Please copy exactly every line from the one that contains "[493,95,630,109] JVET-AA0084-v1 ->" to the end of the data below, with both ends included and no other lines.
[Start of Attachment]
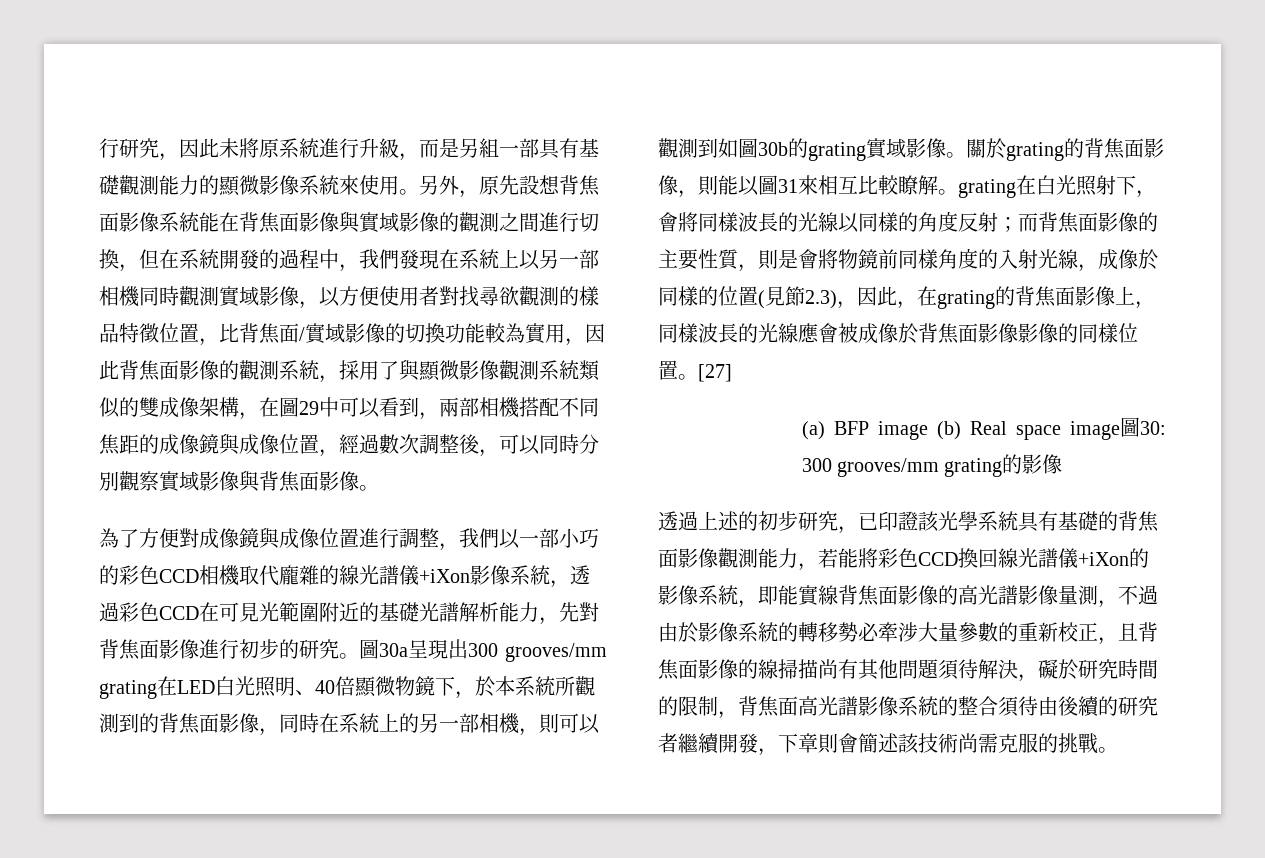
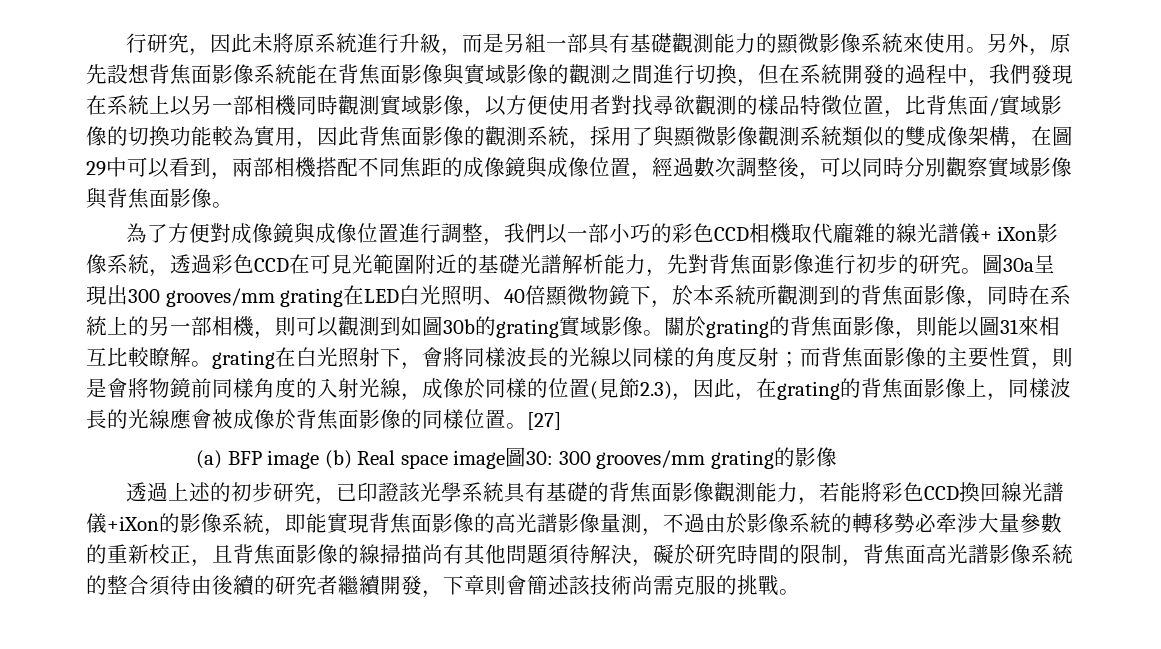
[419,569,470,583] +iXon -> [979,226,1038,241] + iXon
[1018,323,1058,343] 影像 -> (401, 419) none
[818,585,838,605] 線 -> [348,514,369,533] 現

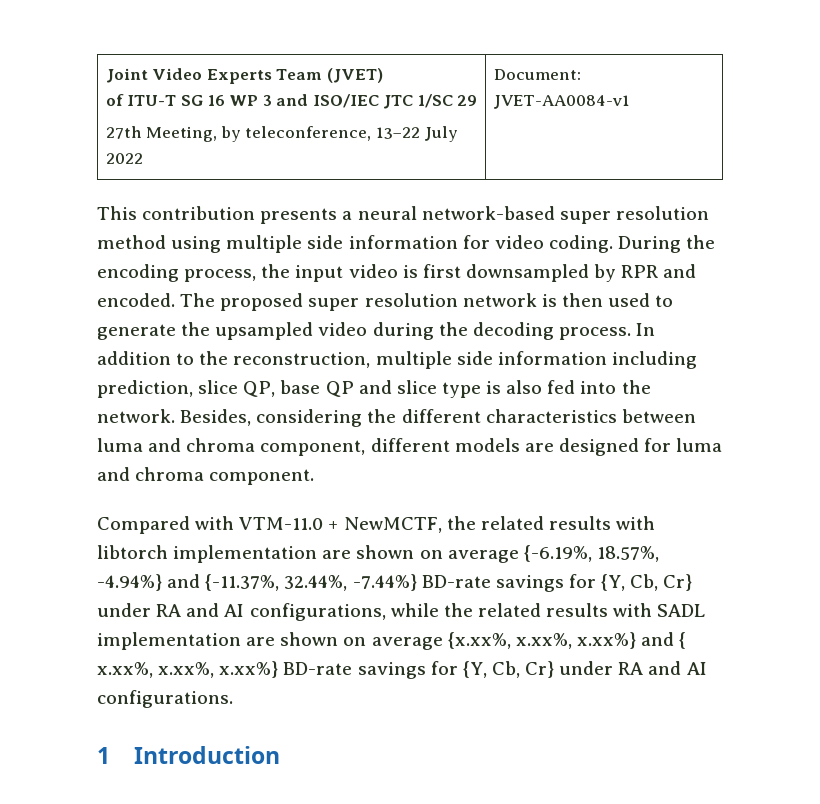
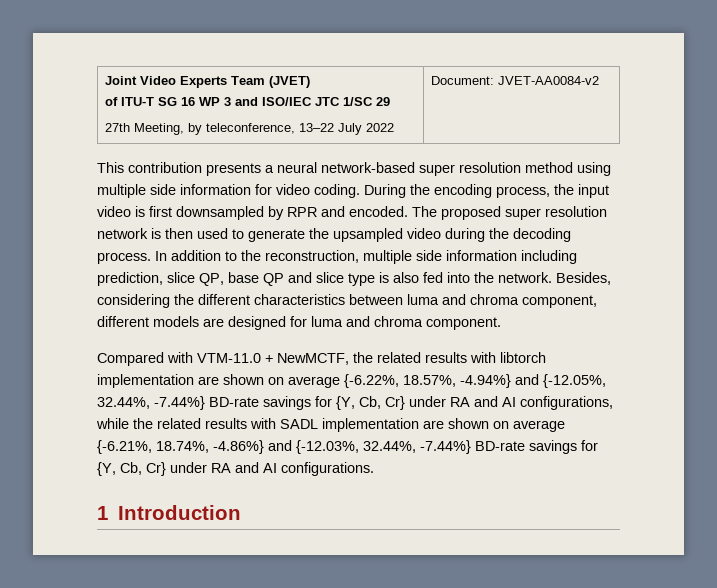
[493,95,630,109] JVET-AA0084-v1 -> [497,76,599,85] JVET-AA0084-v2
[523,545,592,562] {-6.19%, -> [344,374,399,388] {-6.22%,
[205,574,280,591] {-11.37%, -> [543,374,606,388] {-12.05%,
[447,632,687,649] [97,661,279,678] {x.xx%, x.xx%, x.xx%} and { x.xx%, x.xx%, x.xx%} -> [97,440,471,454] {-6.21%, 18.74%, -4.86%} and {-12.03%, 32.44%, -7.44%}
[End of Attachment]
**TASK ANSWER**
[493,95,630,109] JVET-AA0084-v1 -> [497,76,599,85] JVET-AA0084-v2
[523,545,592,562] {-6.19%, -> [344,374,399,388] {-6.22%,
[205,574,280,591] {-11.37%, -> [543,374,606,388] {-12.05%,
[447,632,687,649] [97,661,279,678] {x.xx%, x.xx%, x.xx%} and { x.xx%, x.xx%, x.xx%} -> [97,440,471,454] {-6.21%, 18.74%, -4.86%} and {-12.03%, 32.44%, -7.44%}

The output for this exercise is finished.